● **Selected text**:
The annual edition of the Pickurflick Indie Film Festival, started in 2017, has been renamed as Pondicherry International Film Festival (PIFF). The festival aims to showcase independent cinema from across the globe, celebrate the true spirit of indie filmmaking, and provide a platform where Indie filmmakers can showcase & get recognition for their work. The inaugural edition received more than 550 films from 50 countries, out of which 170 films were selected. Screenings were held at Bangalore & Delhi from March to May 2017 with awards given across 12 categories. Pickurflick Indie Film Festival is an IMDb qualifying event and has been rated amongst the top unconventional film festivals in India.

PIFF-2018 is scheduled to take place 26–30 September at Alliance Francaise Pondicherry and other venues. It would showcase 100 films from over 25 countries. And would include panel discussions, open forums, and master classes. Besides film screenings, the five-day film festival will also conduct art, culture exhibition, food festival and music concerts to celebrate art, entertainment and travel in Puducherry, which was a French colony. The focus would be on French cinema, art, and culture; independent Tamil cinema; and independent regional cinema. The festival is organised by Pickurflick, a global distribution platform for indie filmmakers. It is supported by the Puducherry Tourism Department. Actor Adil Hussain is the brand ambassador. And France is the partner country.

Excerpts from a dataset
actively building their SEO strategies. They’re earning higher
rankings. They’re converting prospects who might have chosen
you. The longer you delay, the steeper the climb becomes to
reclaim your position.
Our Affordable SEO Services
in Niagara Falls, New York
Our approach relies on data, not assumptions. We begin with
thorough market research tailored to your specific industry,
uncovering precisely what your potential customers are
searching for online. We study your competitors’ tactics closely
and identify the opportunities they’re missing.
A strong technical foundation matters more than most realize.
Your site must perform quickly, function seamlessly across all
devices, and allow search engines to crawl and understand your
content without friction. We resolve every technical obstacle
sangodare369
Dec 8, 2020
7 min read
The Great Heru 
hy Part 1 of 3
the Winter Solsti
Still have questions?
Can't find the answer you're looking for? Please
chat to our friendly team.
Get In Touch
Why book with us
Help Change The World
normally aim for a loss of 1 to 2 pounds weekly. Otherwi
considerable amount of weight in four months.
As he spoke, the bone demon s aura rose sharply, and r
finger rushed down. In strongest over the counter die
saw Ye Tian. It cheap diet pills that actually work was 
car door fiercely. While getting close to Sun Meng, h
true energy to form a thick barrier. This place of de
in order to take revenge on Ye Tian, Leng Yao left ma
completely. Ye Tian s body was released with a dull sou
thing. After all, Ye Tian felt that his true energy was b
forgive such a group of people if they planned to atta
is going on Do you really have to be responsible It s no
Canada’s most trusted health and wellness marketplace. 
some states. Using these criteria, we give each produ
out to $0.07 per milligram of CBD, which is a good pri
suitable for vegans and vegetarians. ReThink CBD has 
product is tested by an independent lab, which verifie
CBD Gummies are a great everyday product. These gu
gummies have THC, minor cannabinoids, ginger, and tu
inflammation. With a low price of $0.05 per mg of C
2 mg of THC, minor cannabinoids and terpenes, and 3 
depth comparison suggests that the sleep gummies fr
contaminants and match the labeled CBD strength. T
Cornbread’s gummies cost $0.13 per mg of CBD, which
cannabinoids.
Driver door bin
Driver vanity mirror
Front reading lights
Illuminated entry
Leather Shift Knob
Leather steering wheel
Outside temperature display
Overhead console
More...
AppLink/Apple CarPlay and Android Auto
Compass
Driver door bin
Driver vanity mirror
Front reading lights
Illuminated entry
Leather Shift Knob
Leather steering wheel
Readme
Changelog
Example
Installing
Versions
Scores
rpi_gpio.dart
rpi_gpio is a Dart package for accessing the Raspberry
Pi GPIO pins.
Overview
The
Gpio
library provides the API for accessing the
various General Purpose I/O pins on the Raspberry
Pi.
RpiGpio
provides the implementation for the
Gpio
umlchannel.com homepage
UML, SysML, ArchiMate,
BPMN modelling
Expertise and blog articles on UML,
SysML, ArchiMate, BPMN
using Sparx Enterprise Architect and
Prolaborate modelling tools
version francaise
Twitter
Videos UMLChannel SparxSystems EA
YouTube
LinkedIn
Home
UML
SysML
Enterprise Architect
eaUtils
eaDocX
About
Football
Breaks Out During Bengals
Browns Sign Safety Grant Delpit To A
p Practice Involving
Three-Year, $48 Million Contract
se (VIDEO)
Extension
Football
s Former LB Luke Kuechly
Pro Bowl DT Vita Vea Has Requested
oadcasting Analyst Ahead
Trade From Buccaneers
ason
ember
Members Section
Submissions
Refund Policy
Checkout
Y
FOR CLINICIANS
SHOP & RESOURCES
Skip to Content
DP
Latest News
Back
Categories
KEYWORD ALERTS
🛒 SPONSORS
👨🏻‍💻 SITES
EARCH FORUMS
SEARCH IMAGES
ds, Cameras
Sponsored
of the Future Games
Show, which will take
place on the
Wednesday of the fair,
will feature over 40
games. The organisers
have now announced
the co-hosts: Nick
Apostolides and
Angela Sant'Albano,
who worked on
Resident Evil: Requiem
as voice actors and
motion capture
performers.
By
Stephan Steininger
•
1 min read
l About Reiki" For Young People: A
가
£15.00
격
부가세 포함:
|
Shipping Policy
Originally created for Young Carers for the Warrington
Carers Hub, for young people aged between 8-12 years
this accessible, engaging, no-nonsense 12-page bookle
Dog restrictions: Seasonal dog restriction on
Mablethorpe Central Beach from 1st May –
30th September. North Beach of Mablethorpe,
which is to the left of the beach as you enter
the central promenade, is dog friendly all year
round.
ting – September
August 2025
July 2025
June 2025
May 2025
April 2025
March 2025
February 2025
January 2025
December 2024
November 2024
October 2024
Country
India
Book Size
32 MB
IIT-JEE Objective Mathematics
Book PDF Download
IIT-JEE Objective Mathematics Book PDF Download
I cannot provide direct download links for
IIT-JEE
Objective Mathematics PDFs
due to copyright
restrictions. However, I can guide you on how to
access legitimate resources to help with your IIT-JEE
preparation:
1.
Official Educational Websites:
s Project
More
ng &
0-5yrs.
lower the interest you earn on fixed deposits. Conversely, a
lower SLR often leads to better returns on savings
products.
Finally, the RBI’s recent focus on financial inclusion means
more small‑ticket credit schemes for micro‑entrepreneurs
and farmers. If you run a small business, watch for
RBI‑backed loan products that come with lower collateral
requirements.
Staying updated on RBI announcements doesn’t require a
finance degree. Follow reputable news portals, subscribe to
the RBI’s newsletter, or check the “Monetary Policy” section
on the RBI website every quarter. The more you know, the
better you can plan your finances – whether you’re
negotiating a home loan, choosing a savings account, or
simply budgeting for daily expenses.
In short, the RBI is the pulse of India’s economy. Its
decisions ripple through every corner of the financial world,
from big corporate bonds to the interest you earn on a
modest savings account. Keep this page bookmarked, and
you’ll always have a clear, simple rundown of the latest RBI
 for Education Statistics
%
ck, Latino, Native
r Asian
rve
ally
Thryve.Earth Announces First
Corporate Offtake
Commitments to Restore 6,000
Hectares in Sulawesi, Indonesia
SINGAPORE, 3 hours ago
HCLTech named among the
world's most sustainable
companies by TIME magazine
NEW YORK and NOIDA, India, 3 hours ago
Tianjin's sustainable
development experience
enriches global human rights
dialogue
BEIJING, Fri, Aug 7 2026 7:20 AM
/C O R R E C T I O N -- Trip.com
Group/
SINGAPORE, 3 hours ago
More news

● **Your task**:
Going back to the film festival text, list every area that PIFF-2018 is said to focus on.

● **Answer to this exercise**:
- French cinema, art, and culture
- Independent Tamil cinema
- Independent regional cinema